- Task goal:
With pictures removed, output every record below exactly as written.

- Material supplied:

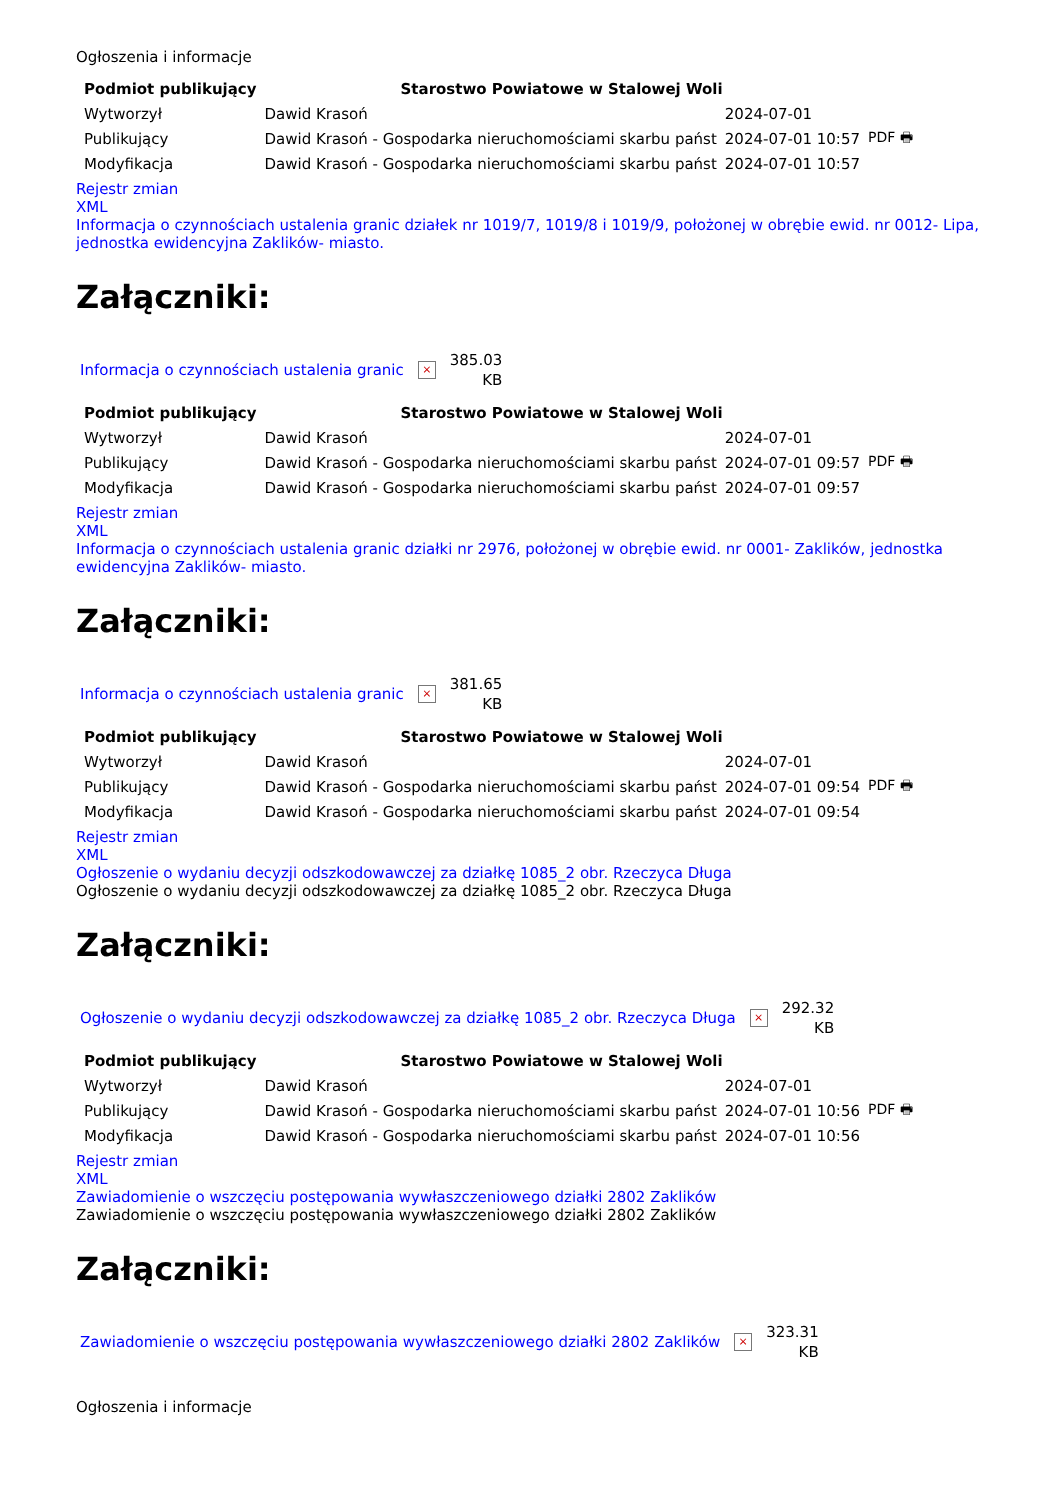Ogłoszenia i informacje
| Podmiot publikujący | Starostwo Powiatowe w Stalowej Woli | | |
| Wytworzył | Dawid Krasoń | 2024-07-01 | PDF 🖶 |
| Publikujący | Dawid Krasoń - Gospodarka nieruchomościami skarbu państ | 2024-07-01 10:57 | |
| Modyfikacja | Dawid Krasoń - Gospodarka nieruchomościami skarbu państ | 2024-07-01 10:57 | |
Rejestr zmian
XML
Informacja o czynnościach ustalenia granic działek nr 1019/7, 1019/8 i 1019/9, położonej w obrębie ewid. nr 0012- Lipa, jednostka ewidencyjna Zaklików- miasto.
Załączniki:
Informacja o czynnościach ustalenia granic × 385.03
KB
| Podmiot publikujący | Starostwo Powiatowe w Stalowej Woli | | |
| Wytworzył | Dawid Krasoń | 2024-07-01 | PDF 🖶 |
| Publikujący | Dawid Krasoń - Gospodarka nieruchomościami skarbu państ | 2024-07-01 09:57 | |
| Modyfikacja | Dawid Krasoń - Gospodarka nieruchomościami skarbu państ | 2024-07-01 09:57 | |
Rejestr zmian
XML
Informacja o czynnościach ustalenia granic działki nr 2976, położonej w obrębie ewid. nr 0001- Zaklików, jednostka ewidencyjna Zaklików- miasto.
Załączniki:
Informacja o czynnościach ustalenia granic × 381.65
KB
| Podmiot publikujący | Starostwo Powiatowe w Stalowej Woli | | |
| Wytworzył | Dawid Krasoń | 2024-07-01 | PDF 🖶 |
| Publikujący | Dawid Krasoń - Gospodarka nieruchomościami skarbu państ | 2024-07-01 09:54 | |
| Modyfikacja | Dawid Krasoń - Gospodarka nieruchomościami skarbu państ | 2024-07-01 09:54 | |
Rejestr zmian
XML
Ogłoszenie o wydaniu decyzji odszkodowawczej za działkę 1085_2 obr. Rzeczyca Długa
Ogłoszenie o wydaniu decyzji odszkodowawczej za działkę 1085_2 obr. Rzeczyca Długa
Załączniki:
Ogłoszenie o wydaniu decyzji odszkodowawczej za działkę 1085_2 obr. Rzeczyca Długa × 292.32
KB
| Podmiot publikujący | Starostwo Powiatowe w Stalowej Woli | | |
| Wytworzył | Dawid Krasoń | 2024-07-01 | PDF 🖶 |
| Publikujący | Dawid Krasoń - Gospodarka nieruchomościami skarbu państ | 2024-07-01 10:56 | |
| Modyfikacja | Dawid Krasoń - Gospodarka nieruchomościami skarbu państ | 2024-07-01 10:56 | |
Rejestr zmian
XML
Zawiadomienie o wszczęciu postępowania wywłaszczeniowego działki 2802 Zaklików
Zawiadomienie o wszczęciu postępowania wywłaszczeniowego działki 2802 Zaklików
Załączniki:
Zawiadomienie o wszczęciu postępowania wywłaszczeniowego działki 2802 Zaklików × 323.31
KB
Ogłoszenia i informacje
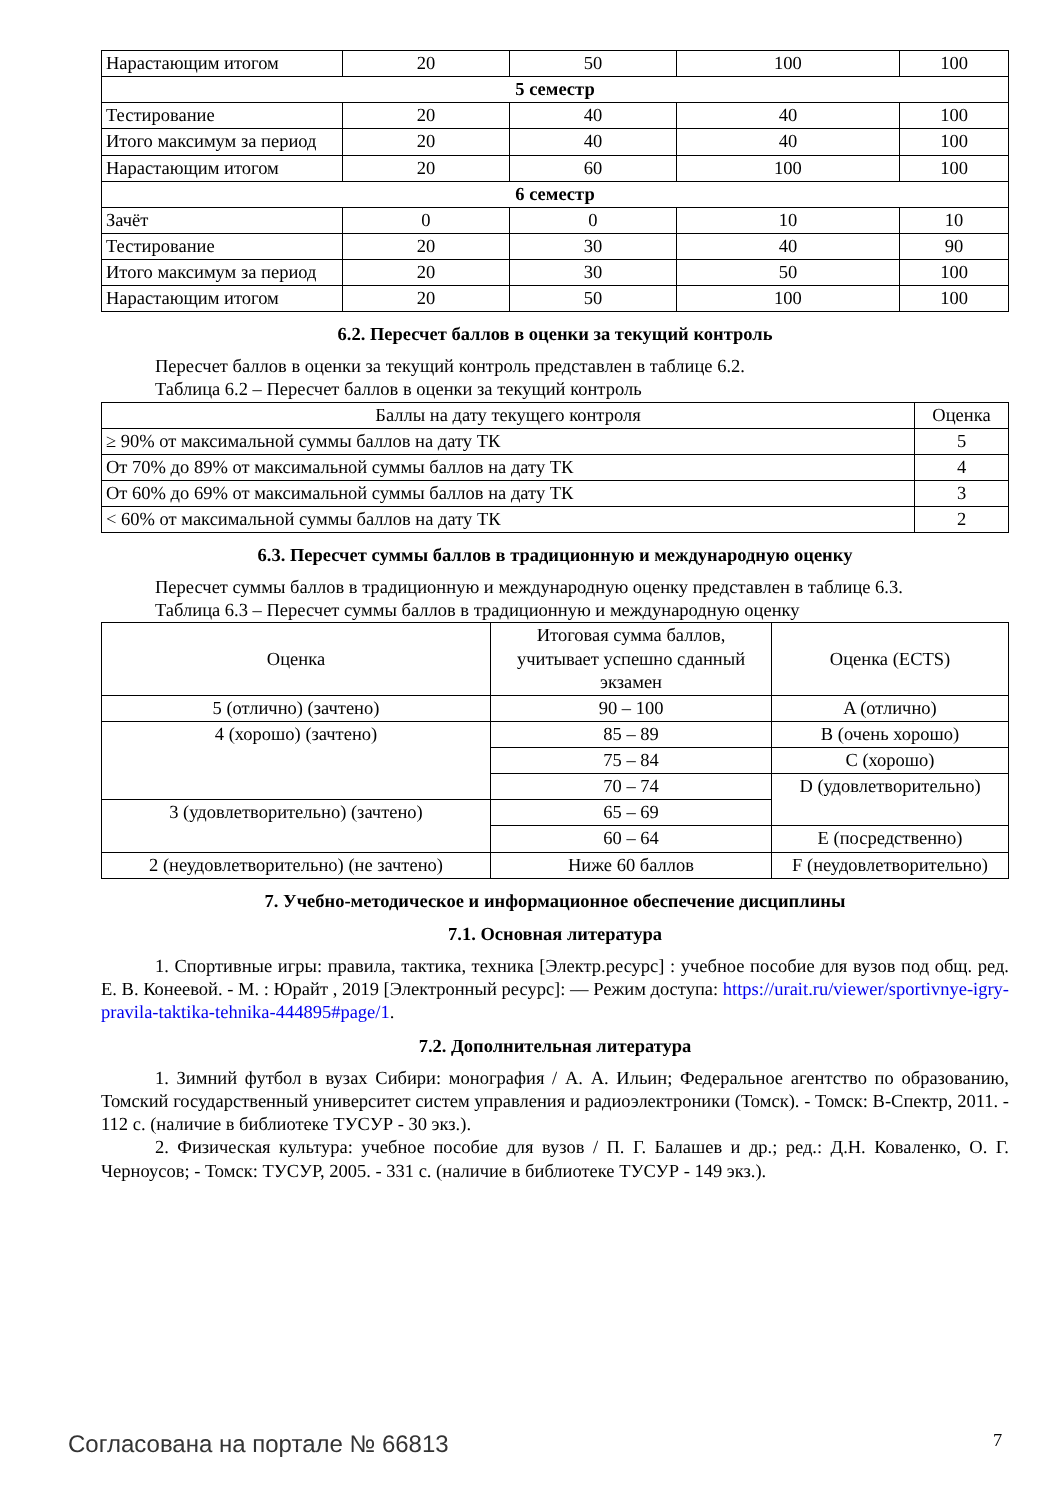| Нарастающим итогом | 20 | 50 | 100 | 100 |
| 5 семестр | | | | |
| Тестирование | 20 | 40 | 40 | 100 |
| Итого максимум за период | 20 | 40 | 40 | 100 |
| Нарастающим итогом | 20 | 60 | 100 | 100 |
| 6 семестр | | | | |
| Зачёт | 0 | 0 | 10 | 10 |
| Тестирование | 20 | 30 | 40 | 90 |
| Итого максимум за период | 20 | 30 | 50 | 100 |
| Нарастающим итогом | 20 | 50 | 100 | 100 |
6.2. Пересчет баллов в оценки за текущий контроль
Пересчет баллов в оценки за текущий контроль представлен в таблице 6.2.
Таблица 6.2 – Пересчет баллов в оценки за текущий контроль
| Баллы на дату текущего контроля | Оценка |
| --- | --- |
| ≥ 90% от максимальной суммы баллов на дату ТК | 5 |
| От 70% до 89% от максимальной суммы баллов на дату ТК | 4 |
| От 60% до 69% от максимальной суммы баллов на дату ТК | 3 |
| < 60% от максимальной суммы баллов на дату ТК | 2 |
6.3. Пересчет суммы баллов в традиционную и международную оценку
Пересчет суммы баллов в традиционную и международную оценку представлен в таблице 6.3.
Таблица 6.3 – Пересчет суммы баллов в традиционную и международную оценку
| Оценка | Итоговая сумма баллов, учитывает успешно сданный экзамен | Оценка (ECTS) |
| --- | --- | --- |
| 5 (отлично) (зачтено) | 90 – 100 | A (отлично) |
| 4 (хорошо) (зачтено) | 85 – 89 | B (очень хорошо) |
| | 75 – 84 | C (хорошо) |
| | 70 – 74 | D (удовлетворительно) |
| 3 (удовлетворительно) (зачтено) | 65 – 69 | |
| | 60 – 64 | E (посредственно) |
| 2 (неудовлетворительно) (не зачтено) | Ниже 60 баллов | F (неудовлетворительно) |
7. Учебно-методическое и информационное обеспечение дисциплины
7.1. Основная литература
1. Спортивные игры: правила, тактика, техника [Электр.ресурс] : учебное пособие для вузов под общ. ред. Е. В. Конеевой. - М. : Юрайт , 2019 [Электронный ресурс]: — Режим доступа: https://urait.ru/viewer/sportivnye-igry-pravila-taktika-tehnika-444895#page/1.
7.2. Дополнительная литература
1. Зимний футбол в вузах Сибири: монография / А. А. Ильин; Федеральное агентство по образованию, Томский государственный университет систем управления и радиоэлектроники (Томск). - Томск: В-Спектр, 2011. - 112 с. (наличие в библиотеке ТУСУР - 30 экз.).
2. Физическая культура: учебное пособие для вузов / П. Г. Балашев и др.; ред.: Д.Н. Коваленко, О. Г. Черноусов; - Томск: ТУСУР, 2005. - 331 с. (наличие в библиотеке ТУСУР - 149 экз.).
Согласована на портале № 66813 7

- Response box:
Ogłoszenia i informacje
| Podmiot publikujący | Starostwo Powiatowe w Stalowej Woli | | |
| Wytworzył | Dawid Krasoń | 2024-07-01 | PDF 🖶 |
| Publikujący | Dawid Krasoń - Gospodarka nieruchomościami skarbu państ | 2024-07-01 10:57 | |
| Modyfikacja | Dawid Krasoń - Gospodarka nieruchomościami skarbu państ | 2024-07-01 10:57 | |
Rejestr zmian
XML
Informacja o czynnościach ustalenia granic działek nr 1019/7, 1019/8 i 1019/9, położonej w obrębie ewid. nr 0012- Lipa, jednostka ewidencyjna Zaklików- miasto.
Załączniki:
Informacja o czynnościach ustalenia granic × 385.03
KB
| Podmiot publikujący | Starostwo Powiatowe w Stalowej Woli | | |
| Wytworzył | Dawid Krasoń | 2024-07-01 | PDF 🖶 |
| Publikujący | Dawid Krasoń - Gospodarka nieruchomościami skarbu państ | 2024-07-01 09:57 | |
| Modyfikacja | Dawid Krasoń - Gospodarka nieruchomościami skarbu państ | 2024-07-01 09:57 | |
Rejestr zmian
XML
Informacja o czynnościach ustalenia granic działki nr 2976, położonej w obrębie ewid. nr 0001- Zaklików, jednostka ewidencyjna Zaklików- miasto.
Załączniki:
Informacja o czynnościach ustalenia granic × 381.65
KB
| Podmiot publikujący | Starostwo Powiatowe w Stalowej Woli | | |
| Wytworzył | Dawid Krasoń | 2024-07-01 | PDF 🖶 |
| Publikujący | Dawid Krasoń - Gospodarka nieruchomościami skarbu państ | 2024-07-01 09:54 | |
| Modyfikacja | Dawid Krasoń - Gospodarka nieruchomościami skarbu państ | 2024-07-01 09:54 | |
Rejestr zmian
XML
Ogłoszenie o wydaniu decyzji odszkodowawczej za działkę 1085_2 obr. Rzeczyca Długa
Ogłoszenie o wydaniu decyzji odszkodowawczej za działkę 1085_2 obr. Rzeczyca Długa
Załączniki:
Ogłoszenie o wydaniu decyzji odszkodowawczej za działkę 1085_2 obr. Rzeczyca Długa × 292.32
KB
| Podmiot publikujący | Starostwo Powiatowe w Stalowej Woli | | |
| Wytworzył | Dawid Krasoń | 2024-07-01 | PDF 🖶 |
| Publikujący | Dawid Krasoń - Gospodarka nieruchomościami skarbu państ | 2024-07-01 10:56 | |
| Modyfikacja | Dawid Krasoń - Gospodarka nieruchomościami skarbu państ | 2024-07-01 10:56 | |
Rejestr zmian
XML
Zawiadomienie o wszczęciu postępowania wywłaszczeniowego działki 2802 Zaklików
Zawiadomienie o wszczęciu postępowania wywłaszczeniowego działki 2802 Zaklików
Załączniki:
Zawiadomienie o wszczęciu postępowania wywłaszczeniowego działki 2802 Zaklików × 323.31
KB
Ogłoszenia i informacje
| Нарастающим итогом | 20 | 50 | 100 | 100 |
| 5 семестр | | | | |
| Тестирование | 20 | 40 | 40 | 100 |
| Итого максимум за период | 20 | 40 | 40 | 100 |
| Нарастающим итогом | 20 | 60 | 100 | 100 |
| 6 семестр | | | | |
| Зачёт | 0 | 0 | 10 | 10 |
| Тестирование | 20 | 30 | 40 | 90 |
| Итого максимум за период | 20 | 30 | 50 | 100 |
| Нарастающим итогом | 20 | 50 | 100 | 100 |
6.2. Пересчет баллов в оценки за текущий контроль
Пересчет баллов в оценки за текущий контроль представлен в таблице 6.2.
Таблица 6.2 – Пересчет баллов в оценки за текущий контроль
| Баллы на дату текущего контроля | Оценка |
| --- | --- |
| ≥ 90% от максимальной суммы баллов на дату ТК | 5 |
| От 70% до 89% от максимальной суммы баллов на дату ТК | 4 |
| От 60% до 69% от максимальной суммы баллов на дату ТК | 3 |
| < 60% от максимальной суммы баллов на дату ТК | 2 |
6.3. Пересчет суммы баллов в традиционную и международную оценку
Пересчет суммы баллов в традиционную и международную оценку представлен в таблице 6.3.
Таблица 6.3 – Пересчет суммы баллов в традиционную и международную оценку
| Оценка | Итоговая сумма баллов, учитывает успешно сданный экзамен | Оценка (ECTS) |
| --- | --- | --- |
| 5 (отлично) (зачтено) | 90 – 100 | A (отлично) |
| 4 (хорошо) (зачтено) | 85 – 89 | B (очень хорошо) |
| | 75 – 84 | C (хорошо) |
| | 70 – 74 | D (удовлетворительно) |
| 3 (удовлетворительно) (зачтено) | 65 – 69 | |
| | 60 – 64 | E (посредственно) |
| 2 (неудовлетворительно) (не зачтено) | Ниже 60 баллов | F (неудовлетворительно) |
7. Учебно-методическое и информационное обеспечение дисциплины
7.1. Основная литература
1. Спортивные игры: правила, тактика, техника [Электр.ресурс] : учебное пособие для вузов под общ. ред. Е. В. Конеевой. - М. : Юрайт , 2019 [Электронный ресурс]: — Режим доступа: https://urait.ru/viewer/sportivnye-igry-pravila-taktika-tehnika-444895#page/1.
7.2. Дополнительная литература
1. Зимний футбол в вузах Сибири: монография / А. А. Ильин; Федеральное агентство по образованию, Томский государственный университет систем управления и радиоэлектроники (Томск). - Томск: В-Спектр, 2011. - 112 с. (наличие в библиотеке ТУСУР - 30 экз.).
2. Физическая культура: учебное пособие для вузов / П. Г. Балашев и др.; ред.: Д.Н. Коваленко, О. Г. Черноусов; - Томск: ТУСУР, 2005. - 331 с. (наличие в библиотеке ТУСУР - 149 экз.).
Согласована на портале № 66813 7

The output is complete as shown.